Like so many presidents before him, Barack Obama has invited a revered guest to his inauguration: God.
Although the Constitution forbids the government from establishing religion, faith is once again figuring prominently into the nation’s grandest political pageant, just as it has over the course of American history.
Whether Republican, Democrat or Whig, presidents from the nation’s beginnings have invoked the Almighty’s powerful hand to convey their visions in times of calamity and contentment alike.
George Washington credited the birth of a young America to “providential agency.”
Abraham Lincoln, delivering his second inaugural shortly before the end of the Civil War, said God was punishing a bloodied people for the evils of slavery.
John F. Kennedy called in the middle of the Cold War for heeding the command of the prophet Isaiah “to let the oppressed go free.”
In his inaugural address, George H.W. Bush announced, “My first act as president is a prayer. I ask you to bow your heads.”
Atheists, agnostics and others have long objected to the use of religious language and symbols in inaugurations and in other functions of government.
A collection of groups and individuals -- led by a California attorney who has filed unsuccessful lawsuits to remove God from the Pledge of Allegiance and money -- sued again to keep “so help me God” out of the inaugural ceremony. (A judge last week refused to grant the request.) The phrase is not mandated by the Constitution but has been uttered repeatedly by presidents, following a precedent some historians believe was set by Washington at his first inauguration April 30, 1789.
Some legal scholars and historians label such “ceremonial deism” constitutionally permissible because it reflects culture and tradition more than religion. As a result, experts believe God will continue his inaugural role, just as he has for more than two centuries.
Washington used “religion in public life to promote national identity and cohesion,” to “authenticate public acts” and to communicate fundamental values to an infant country, according to a forthcoming book, “Religion and the American Presidency.”
“Presidents have recognized that the American people are overwhelmingly religious,” said Gaston Espinosa, the book’s editor and an associate professor of religious studies at Claremont McKenna College.
“These inaugurals and religious language are used to bring the nation together and to show that God is looking over the people.
“It’s an affirmation of the role religion plays in American polity, but it’s also a way of respecting the boundaries that the Founders set,” Espinosa added. “They wanted to avoid the extremes of church and state being blended . . . and of trying to eradicate the church from all discourse.”
Religion will infuse this week’s inaugural festivities.
Aside from the oath, Obama has invited ministers to deliver prayers before, during and after the inauguration. The openly gay Episcopal bishop from New Hampshire, V. Gene Robinson, delivered the invocation for the opening inaugural event Sunday at the Lincoln Memorial.
The Rev. Rick Warren of Orange County’s Saddleback Church, one of the largest evangelical congregations in the country, will give the inaugural invocation. The Rev. Joseph E. Lowery, a civil rights leader, will deliver the benediction.
On Wednesday, the Rev. Sharon E. Watkins, the general minister and president of the Christian Church (Disciples of Christ) will give the sermon at the National Prayer Service in Washington, D.C.'s National Cathedral.
Atheists, humanists and other groups argue that the inauguration’s many religious features violate the 1st Amendment’s ban against government establishment of religion.
Eleven groups and 30 individuals sued Chief Justice John G. Roberts Jr., Warren, Lowery and others involved in the inauguration to strip the “God” language from the oath and stop the inaugural prayers. The groups also object to the president-elect’s plan, like those before him, to swear the oath on a Bible.
Lead plaintiff Michael Newdow, a Sacramento attorney, pointed out that the Constitution requires the incoming president only to swear that he “will faithfully execute the office of president” and defend the Constitution.

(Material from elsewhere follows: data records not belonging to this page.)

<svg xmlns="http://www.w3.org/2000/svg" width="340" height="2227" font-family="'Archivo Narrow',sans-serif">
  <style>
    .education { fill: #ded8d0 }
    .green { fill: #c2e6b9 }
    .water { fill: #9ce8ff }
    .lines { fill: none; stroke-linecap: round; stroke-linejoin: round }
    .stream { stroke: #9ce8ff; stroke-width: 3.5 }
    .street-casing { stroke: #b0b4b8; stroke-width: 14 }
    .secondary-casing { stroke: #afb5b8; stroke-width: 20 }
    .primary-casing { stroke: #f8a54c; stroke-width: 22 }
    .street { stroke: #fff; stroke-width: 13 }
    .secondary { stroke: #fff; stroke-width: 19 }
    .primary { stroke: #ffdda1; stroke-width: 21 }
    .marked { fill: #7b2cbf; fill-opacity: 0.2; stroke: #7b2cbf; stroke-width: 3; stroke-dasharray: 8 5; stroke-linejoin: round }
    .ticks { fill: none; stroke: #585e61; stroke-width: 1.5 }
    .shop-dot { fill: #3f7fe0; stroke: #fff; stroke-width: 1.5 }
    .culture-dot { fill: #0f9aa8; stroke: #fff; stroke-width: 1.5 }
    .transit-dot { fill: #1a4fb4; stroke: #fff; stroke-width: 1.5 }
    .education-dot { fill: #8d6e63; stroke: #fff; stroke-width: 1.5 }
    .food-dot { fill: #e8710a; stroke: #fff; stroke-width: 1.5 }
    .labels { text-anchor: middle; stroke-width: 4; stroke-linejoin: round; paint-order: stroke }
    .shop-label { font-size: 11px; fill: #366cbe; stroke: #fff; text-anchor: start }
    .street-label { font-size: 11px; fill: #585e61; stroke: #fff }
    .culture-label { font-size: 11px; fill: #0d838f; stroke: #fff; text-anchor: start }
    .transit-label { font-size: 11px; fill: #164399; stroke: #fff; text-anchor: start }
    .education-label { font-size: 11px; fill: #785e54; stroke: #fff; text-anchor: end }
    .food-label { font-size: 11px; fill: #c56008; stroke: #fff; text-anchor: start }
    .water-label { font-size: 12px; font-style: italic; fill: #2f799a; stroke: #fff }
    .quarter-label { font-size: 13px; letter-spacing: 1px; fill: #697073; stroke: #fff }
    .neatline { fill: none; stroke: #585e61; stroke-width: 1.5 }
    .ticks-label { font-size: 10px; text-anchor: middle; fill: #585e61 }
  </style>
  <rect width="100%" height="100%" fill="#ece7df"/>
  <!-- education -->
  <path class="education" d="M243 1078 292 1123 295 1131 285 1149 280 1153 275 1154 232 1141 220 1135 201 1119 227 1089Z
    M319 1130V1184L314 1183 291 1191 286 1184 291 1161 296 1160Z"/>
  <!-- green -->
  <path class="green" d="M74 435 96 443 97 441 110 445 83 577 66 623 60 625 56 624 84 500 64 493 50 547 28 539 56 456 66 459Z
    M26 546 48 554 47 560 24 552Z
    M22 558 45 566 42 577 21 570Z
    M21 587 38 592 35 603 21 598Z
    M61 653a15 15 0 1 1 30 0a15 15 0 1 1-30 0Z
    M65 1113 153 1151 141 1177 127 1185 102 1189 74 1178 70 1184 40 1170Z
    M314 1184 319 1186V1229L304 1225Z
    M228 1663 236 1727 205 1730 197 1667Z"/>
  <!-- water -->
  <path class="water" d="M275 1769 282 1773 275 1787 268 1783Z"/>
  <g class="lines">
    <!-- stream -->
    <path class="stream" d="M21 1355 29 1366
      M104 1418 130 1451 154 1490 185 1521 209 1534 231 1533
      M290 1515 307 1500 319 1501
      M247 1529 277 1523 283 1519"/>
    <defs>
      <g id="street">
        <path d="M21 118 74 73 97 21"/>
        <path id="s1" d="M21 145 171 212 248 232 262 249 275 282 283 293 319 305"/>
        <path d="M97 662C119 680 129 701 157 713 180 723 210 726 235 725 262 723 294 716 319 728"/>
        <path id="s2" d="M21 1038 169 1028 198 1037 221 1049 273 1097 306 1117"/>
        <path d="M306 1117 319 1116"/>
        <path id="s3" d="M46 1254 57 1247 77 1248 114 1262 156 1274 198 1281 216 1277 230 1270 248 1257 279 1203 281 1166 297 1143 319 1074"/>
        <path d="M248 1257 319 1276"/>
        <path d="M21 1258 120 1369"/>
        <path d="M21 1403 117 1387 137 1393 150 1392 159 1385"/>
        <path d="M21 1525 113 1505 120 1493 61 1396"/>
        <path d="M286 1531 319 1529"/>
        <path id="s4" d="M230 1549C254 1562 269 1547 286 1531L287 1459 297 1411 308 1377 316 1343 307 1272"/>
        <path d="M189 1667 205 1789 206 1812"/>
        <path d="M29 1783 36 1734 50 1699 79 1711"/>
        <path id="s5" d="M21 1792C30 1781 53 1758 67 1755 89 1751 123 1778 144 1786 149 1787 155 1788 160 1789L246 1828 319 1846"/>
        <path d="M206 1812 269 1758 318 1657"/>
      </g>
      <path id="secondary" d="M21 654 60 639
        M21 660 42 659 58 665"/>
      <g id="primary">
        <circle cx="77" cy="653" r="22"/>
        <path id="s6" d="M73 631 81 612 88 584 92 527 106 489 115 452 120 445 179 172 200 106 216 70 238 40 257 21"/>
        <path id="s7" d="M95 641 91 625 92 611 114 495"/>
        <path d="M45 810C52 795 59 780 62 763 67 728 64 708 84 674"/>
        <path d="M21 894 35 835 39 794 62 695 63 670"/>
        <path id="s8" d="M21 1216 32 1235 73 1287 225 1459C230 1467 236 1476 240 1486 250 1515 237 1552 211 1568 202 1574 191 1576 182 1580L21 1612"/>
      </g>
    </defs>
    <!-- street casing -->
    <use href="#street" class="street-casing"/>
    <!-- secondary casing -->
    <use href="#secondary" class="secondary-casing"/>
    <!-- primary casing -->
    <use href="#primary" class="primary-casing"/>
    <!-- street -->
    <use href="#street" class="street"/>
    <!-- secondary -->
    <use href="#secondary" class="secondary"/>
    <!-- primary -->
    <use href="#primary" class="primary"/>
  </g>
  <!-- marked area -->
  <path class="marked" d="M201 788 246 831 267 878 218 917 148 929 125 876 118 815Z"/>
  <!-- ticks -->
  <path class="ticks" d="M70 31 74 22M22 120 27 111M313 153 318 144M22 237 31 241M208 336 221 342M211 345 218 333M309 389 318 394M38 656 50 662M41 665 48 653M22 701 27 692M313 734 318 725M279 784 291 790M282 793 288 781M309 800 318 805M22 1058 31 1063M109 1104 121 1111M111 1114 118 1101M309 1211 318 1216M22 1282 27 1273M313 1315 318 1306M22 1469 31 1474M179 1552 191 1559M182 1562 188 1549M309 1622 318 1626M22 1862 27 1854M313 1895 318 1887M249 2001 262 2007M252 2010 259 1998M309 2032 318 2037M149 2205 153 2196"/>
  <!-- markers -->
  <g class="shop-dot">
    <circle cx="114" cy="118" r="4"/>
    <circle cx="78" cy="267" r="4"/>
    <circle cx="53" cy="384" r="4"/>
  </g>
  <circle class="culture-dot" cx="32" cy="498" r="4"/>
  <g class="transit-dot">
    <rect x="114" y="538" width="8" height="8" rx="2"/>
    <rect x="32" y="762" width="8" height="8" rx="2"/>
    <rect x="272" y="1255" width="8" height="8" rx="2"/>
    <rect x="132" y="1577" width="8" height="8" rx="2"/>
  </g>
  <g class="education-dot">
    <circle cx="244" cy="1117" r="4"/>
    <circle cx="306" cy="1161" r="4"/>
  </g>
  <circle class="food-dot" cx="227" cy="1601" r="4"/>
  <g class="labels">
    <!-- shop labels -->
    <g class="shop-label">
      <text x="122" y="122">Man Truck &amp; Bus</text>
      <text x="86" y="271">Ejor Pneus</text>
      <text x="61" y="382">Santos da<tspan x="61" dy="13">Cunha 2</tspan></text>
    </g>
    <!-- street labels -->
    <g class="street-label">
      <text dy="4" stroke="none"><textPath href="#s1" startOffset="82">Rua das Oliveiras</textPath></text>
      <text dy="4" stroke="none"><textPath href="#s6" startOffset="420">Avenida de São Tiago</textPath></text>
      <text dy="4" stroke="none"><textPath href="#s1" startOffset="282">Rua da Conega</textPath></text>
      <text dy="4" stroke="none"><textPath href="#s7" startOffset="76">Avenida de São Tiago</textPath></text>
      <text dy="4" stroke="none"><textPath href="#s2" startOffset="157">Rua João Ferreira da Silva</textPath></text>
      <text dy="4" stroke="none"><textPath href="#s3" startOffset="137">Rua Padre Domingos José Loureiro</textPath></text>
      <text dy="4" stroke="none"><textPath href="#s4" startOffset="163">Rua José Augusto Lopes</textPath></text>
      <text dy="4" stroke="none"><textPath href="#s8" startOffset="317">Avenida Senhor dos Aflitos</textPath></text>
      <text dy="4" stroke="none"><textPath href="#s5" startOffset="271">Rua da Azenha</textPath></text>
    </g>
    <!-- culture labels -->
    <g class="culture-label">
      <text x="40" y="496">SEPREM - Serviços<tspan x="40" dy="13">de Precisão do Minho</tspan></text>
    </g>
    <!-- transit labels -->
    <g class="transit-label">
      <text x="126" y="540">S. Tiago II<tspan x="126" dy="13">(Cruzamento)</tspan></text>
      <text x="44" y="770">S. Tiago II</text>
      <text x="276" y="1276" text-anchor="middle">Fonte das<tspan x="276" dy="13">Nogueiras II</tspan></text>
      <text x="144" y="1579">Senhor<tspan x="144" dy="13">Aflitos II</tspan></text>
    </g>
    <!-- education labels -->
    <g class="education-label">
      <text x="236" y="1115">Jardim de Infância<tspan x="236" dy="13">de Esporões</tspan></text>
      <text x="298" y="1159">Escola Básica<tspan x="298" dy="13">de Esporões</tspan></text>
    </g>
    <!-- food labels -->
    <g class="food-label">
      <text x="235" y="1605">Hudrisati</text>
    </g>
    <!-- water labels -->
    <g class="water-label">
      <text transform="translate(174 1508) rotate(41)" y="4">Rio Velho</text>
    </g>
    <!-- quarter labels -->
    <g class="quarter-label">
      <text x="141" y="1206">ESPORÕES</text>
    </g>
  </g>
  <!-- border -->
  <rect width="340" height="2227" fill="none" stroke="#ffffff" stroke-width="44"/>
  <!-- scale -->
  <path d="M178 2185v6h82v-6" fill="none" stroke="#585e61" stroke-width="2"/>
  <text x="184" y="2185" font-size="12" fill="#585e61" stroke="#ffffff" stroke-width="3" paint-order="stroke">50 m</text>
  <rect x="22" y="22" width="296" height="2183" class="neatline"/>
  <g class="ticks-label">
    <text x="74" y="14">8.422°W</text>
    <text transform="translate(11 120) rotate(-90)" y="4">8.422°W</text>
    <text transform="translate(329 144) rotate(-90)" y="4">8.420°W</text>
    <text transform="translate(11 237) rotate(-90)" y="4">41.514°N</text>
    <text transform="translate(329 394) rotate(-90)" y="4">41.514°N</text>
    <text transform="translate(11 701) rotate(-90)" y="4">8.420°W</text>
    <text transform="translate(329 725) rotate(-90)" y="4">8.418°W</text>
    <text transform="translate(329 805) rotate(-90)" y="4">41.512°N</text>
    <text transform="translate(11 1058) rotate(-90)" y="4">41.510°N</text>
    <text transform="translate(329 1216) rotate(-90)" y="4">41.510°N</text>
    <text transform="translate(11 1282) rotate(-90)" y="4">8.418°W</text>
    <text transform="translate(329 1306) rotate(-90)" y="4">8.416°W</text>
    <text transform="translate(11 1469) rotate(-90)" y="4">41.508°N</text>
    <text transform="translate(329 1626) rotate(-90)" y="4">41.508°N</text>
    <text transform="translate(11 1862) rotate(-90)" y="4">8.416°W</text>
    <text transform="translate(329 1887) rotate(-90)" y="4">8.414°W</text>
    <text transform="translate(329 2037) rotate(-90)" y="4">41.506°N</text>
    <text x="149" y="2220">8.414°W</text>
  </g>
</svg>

It does not require the use of a Bible.
“The government is not supposed to be taking sides,” Newdow said. “When we use ‘so help me God,’ we are saying that those who believe in God are better than those who do not believe in God. This is about people who want the government to treat every religious view equally.”
Also not required is a morning worship service, a custom observed almost every term since Franklin D. Roosevelt visited St. John’s Episcopal Church in Washington before his 1933 inauguration.
Since Washington took his oath 220 years ago, presidents have avoided mentioning Jesus by name, walking a fine line between embracing their faith without seeming to endorse one religion over another.
This balancing act has given rise to a whole genre of euphemisms. Among them: Divine Author (James Monroe), Almighty Power (William Henry Harrison) and Divine Being (Martin Van Buren).
According to the Joint Congressional Committee on Inaugural Ceremonies, almost all presidential inaugural addresses have included some reference to God. The only exception: Washington’s second address, which was only 135 words.
Early in his first inaugural address during the Great Depression, Roosevelt sought to reassure jittery citizens with his famous phrase, “The only thing we have to fear is fear itself.” Yet, at the end of the address, he also publicly sought the intervention of a higher source.
“In this dedication of a nation we humbly ask the blessing of God,” he told the country. “May he protect each and every one of us. May he guide me in the days to come.”